As he made his way to the podium to receive his award, Arredondo embraced Bauman in a poignant scene that drew a standing ovation. He also crossed the stage to shake hands with Bill Richard, whose son Martin, 8, was killed in the Marathon bombings.
“Amy Sweeney would have said she was just doing her job,” Arredondo said. “On April 15, I was just doing my duty.”
In a rare public appearance, Richard read an inspirational message and thanked organizers for “sharing their day” with victims of the Marathon attacks. “May God bless us all,” he said.
Edward F. Davis, the Boston police commissioner, said that the Sept. 11 attacks left a loss that “continues to this day” and that the Marathon bombings were a cruel echo.
“Just a few months ago on the streets of Boston, that tragedy revisited us,” he said. “This is more than a crime.
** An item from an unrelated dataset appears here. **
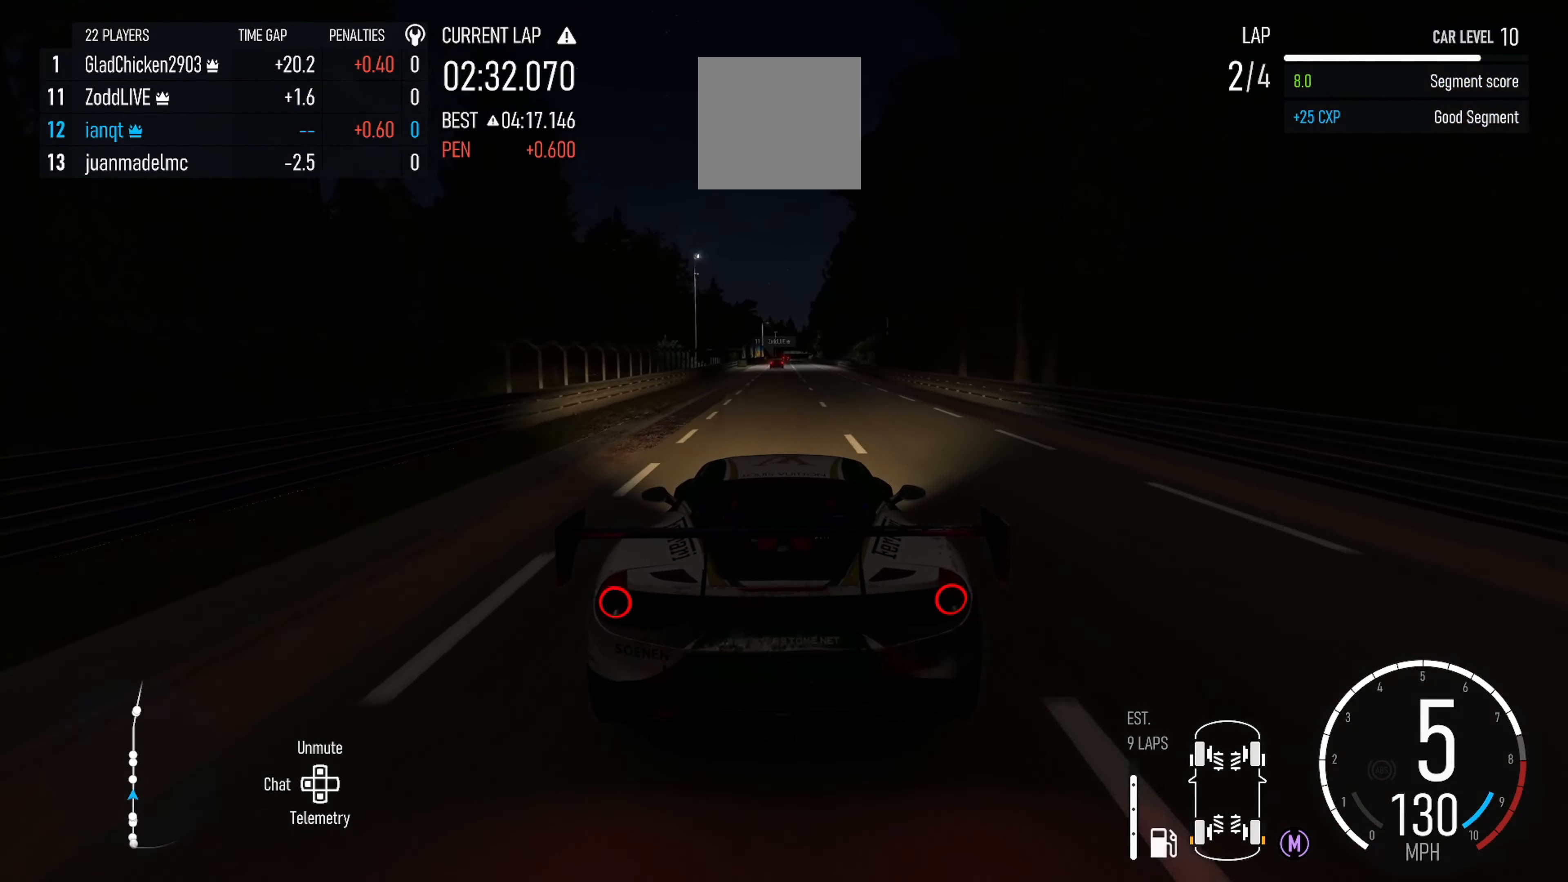
{"buttons": ["R2"], "left_stick": "center", "right_stick": "center", "events": []}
This is an attack on our way of life.”
By refusing to abandon everyday routines, Davis said, people stand in defiance of terrorism.
At the Marathon finish line Wednesday afternoon, hundreds of police officers observed a moment of silence for the victims of the Marathon bombings and the Sept. 11 attacks. Officers from as far away as Florida and Colorado had participated in the Tour De Force 9/11 Memorial Bike Ride from Ground Zero to Copley Square.
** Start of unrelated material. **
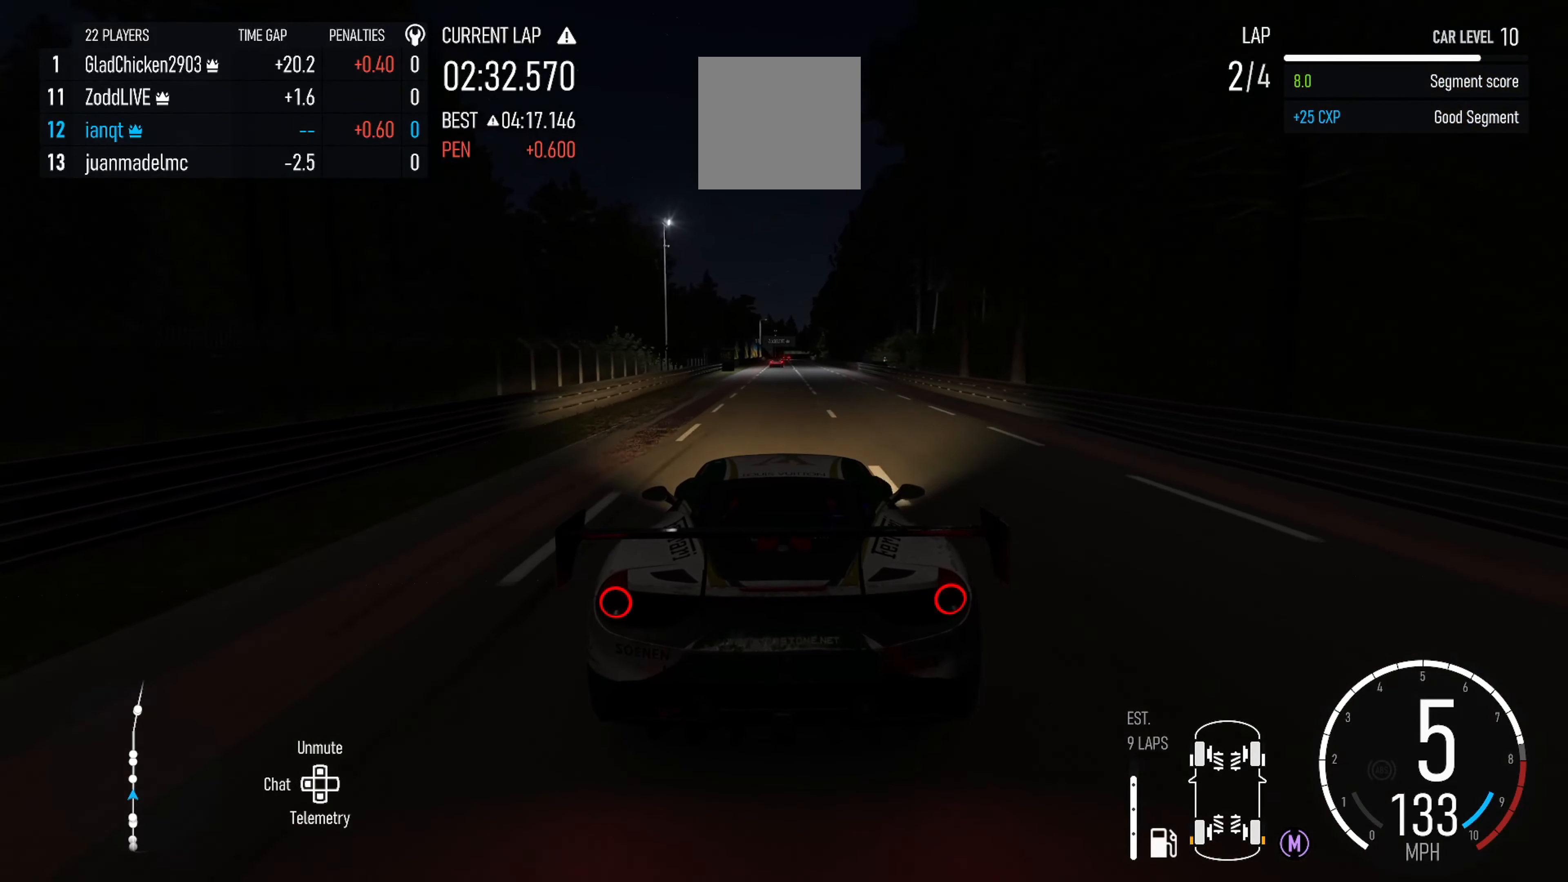
{"buttons": ["R2"], "left_stick": "center", "right_stick": "center", "events": []}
The last leg of the ride was dedicated to MIT police Officer Sean Collier, who was killed on April 18, allegedly by the Marathon bombers. Ride organizers pledged a total of $40,000 to the Sean Collier Memorial Fund to help send prospective officers to a police academy.
Collier’s sister, Jennifer Lemmerman, said she feels the loss of her brother every day. But the family’s closeness has helped them weather the months since his death.
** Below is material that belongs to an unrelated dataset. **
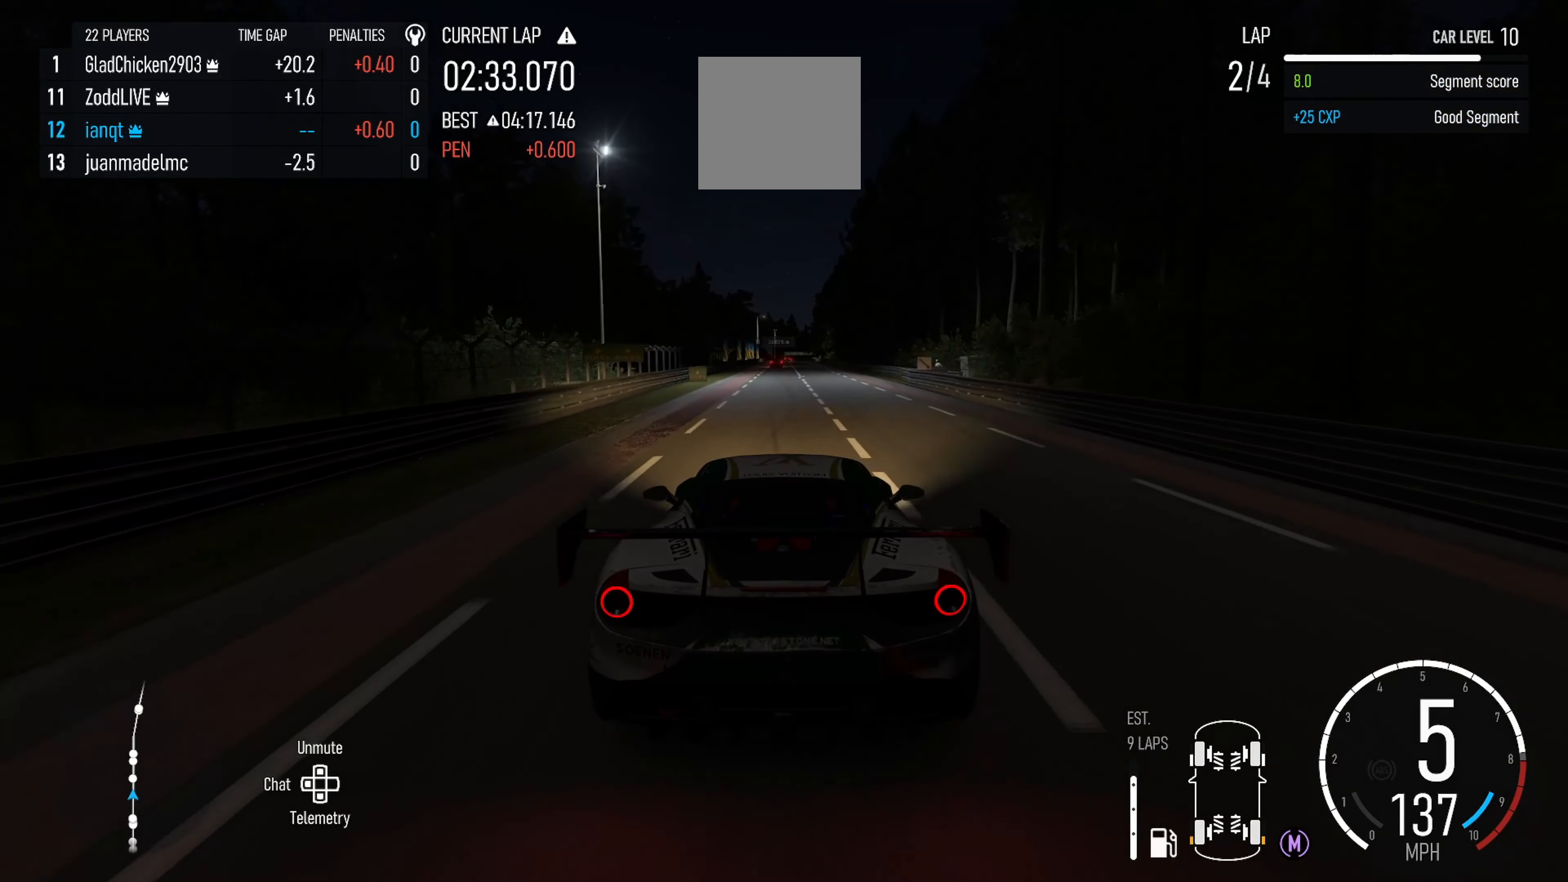
{"buttons": ["R2"], "left_stick": "center", "right_stick": "center", "events": []}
“Every day is a little bit different, and different things make me miss him in different ways,” she said. “It’s still just as painful today, I think, as it was in April, but we try to recover together and do the best we can.”
At the Public Garden, neighbors Sharon Toulotte and Civia Rosenberg watched the memorial ceremony from a distance. Rosenberg said she had visited the Garden of Remembrance to pray for a peaceful resolution with Syria and reflect on the Marathon bombings.
Toulotte and Rosenberg talked about the dark path taken by the alleged Marathon bombers. “What goes wrong?” asked Rosenberg, 70. “What creates terrorism?”
Toulotte, 55, said she visits the memorial often, sometimes plucking the weeds that grow around it. On a day when memories of two violent events seemed to merge into a collective sadness, she was struck by Boston’s connection to both.
“It all hits very close to home,” she said.